The mood is stark. Ian Paisley snr “was preaching hate. He was sowing fear, like the right wing in America to their people,” James Greer, who was a member of the Ulster Defence Association in the 1970s, says, recalling the late DUP leader’s rabble-rousing in the late 1960s. “I would have seen anybody who was empathetic to the other side as as bad as the other.”

Once Upon a Time in Northern Ireland has echoes of the film-making of the provocateur documentarian Adam Curtis, who can seem more interested in tone than in facts. There are moments when the effect here is similar, as the story moves from the early civil-rights marches in Derry to the Battle of the Bogside and then, horribly, inevitably, to Bloody Sunday.

Irish viewers will know what is coming. But even those unfamiliar with the Troubles – including a fair chunk of British licence-fee payers – will pick up on the rising dread. “I remember my father saying this is the start of something huge,” says one Derry resident who was a child during Bloody Sunday. “His friends were always committed to armed struggle. They were rubbing their hands and planning.”

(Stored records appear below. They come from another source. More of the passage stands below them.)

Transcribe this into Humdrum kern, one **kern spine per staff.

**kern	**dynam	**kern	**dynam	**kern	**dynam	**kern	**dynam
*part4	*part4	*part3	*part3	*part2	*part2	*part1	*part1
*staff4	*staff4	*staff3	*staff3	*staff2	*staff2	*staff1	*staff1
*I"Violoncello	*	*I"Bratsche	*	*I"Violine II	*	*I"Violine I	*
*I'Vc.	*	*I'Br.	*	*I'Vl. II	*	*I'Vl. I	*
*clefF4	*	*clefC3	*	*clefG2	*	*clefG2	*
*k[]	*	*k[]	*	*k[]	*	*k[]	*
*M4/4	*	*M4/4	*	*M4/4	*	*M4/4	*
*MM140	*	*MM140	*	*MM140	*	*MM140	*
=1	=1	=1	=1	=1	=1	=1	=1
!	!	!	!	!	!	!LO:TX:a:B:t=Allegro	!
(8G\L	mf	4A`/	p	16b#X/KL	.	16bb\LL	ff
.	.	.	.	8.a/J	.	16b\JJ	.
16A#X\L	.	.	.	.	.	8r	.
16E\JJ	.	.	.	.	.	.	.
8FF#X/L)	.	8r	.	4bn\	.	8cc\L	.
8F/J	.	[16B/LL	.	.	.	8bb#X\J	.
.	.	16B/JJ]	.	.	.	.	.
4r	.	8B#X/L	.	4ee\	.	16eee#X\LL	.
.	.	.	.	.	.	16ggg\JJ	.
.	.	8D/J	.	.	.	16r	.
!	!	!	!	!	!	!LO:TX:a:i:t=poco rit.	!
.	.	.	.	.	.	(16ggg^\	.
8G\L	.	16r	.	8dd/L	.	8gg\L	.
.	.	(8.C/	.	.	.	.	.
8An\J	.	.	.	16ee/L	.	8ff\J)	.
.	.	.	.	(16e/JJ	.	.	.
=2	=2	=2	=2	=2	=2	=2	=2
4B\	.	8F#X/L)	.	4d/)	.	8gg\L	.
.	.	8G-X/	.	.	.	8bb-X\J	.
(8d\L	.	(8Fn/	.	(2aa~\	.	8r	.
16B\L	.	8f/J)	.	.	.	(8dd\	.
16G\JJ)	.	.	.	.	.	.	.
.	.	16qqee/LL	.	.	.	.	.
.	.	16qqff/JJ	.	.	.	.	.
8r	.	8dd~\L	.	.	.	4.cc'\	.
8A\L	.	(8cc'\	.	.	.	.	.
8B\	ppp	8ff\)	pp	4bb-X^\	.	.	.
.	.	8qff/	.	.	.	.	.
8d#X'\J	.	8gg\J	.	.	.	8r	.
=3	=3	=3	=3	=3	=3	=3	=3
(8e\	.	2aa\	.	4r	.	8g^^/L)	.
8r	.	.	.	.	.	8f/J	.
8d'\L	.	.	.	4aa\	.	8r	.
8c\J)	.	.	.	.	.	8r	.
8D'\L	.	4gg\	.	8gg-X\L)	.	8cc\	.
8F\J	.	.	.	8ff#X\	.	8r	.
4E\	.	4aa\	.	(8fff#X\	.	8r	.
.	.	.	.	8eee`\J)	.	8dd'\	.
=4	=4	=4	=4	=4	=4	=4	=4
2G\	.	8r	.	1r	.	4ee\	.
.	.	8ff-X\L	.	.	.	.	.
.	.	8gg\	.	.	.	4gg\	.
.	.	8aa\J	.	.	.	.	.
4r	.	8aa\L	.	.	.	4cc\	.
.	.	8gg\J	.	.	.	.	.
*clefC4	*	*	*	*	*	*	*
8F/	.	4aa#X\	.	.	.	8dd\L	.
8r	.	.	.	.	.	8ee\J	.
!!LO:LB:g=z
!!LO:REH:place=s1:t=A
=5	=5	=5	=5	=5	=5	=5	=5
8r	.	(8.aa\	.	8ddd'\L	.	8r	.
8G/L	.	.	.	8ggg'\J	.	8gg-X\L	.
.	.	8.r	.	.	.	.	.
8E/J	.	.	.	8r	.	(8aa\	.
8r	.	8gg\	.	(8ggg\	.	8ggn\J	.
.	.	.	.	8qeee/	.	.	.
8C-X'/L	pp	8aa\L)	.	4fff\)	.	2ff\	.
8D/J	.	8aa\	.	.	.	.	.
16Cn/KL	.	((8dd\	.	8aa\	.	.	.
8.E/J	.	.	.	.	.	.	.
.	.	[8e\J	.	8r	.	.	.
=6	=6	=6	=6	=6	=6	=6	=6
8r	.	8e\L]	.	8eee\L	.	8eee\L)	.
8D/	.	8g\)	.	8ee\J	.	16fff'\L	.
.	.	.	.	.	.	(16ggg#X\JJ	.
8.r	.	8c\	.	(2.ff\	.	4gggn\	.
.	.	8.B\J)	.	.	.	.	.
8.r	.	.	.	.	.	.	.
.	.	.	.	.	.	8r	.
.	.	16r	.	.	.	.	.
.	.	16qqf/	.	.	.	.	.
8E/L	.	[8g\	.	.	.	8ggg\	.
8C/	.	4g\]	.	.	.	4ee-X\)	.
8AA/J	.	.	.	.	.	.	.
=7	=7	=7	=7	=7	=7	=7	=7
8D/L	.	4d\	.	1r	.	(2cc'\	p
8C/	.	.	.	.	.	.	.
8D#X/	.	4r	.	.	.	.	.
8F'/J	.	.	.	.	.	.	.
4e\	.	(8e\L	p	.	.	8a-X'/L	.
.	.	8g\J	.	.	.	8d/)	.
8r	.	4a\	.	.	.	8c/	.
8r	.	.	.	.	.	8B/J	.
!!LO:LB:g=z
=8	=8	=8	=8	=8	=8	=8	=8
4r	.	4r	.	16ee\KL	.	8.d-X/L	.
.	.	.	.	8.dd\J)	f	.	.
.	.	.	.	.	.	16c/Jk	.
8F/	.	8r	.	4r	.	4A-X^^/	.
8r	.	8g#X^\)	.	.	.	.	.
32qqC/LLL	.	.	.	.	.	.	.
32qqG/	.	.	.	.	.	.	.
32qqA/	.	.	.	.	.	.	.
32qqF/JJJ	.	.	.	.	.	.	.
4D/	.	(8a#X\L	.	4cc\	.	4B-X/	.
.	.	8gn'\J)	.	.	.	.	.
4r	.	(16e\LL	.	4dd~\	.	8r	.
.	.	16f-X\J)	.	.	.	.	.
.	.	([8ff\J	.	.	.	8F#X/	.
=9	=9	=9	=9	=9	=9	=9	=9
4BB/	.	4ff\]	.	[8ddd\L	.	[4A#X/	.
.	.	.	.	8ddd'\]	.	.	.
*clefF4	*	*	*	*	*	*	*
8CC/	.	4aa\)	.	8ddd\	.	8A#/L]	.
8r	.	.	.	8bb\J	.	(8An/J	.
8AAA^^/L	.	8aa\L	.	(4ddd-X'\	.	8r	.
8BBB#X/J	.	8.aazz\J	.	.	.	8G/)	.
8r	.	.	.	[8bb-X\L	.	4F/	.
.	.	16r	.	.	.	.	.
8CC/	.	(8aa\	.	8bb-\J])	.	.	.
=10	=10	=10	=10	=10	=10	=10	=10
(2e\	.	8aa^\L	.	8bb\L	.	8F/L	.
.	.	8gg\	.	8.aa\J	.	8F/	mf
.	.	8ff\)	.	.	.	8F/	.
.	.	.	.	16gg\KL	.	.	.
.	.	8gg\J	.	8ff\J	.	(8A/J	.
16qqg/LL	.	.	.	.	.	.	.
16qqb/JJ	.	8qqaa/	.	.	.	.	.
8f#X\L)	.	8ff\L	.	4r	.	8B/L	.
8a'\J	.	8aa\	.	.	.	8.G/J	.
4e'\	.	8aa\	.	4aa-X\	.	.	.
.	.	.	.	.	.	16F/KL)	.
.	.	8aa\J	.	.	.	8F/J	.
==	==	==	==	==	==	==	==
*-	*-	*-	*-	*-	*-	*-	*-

After 10 years of “decade of centenaries” documentaries, many will have had their fill of Irish history. Once Upon a Time in Northern Ireland is different. It sets out the nuts and bolts of the conflict. Bluemel is ultimately less concerned with assigning blame than with giving a voice to those who lived through the bombings and the shootings. He has made a film about sectarianism and colonialism – but, most of all, about the tragedy of human suffering.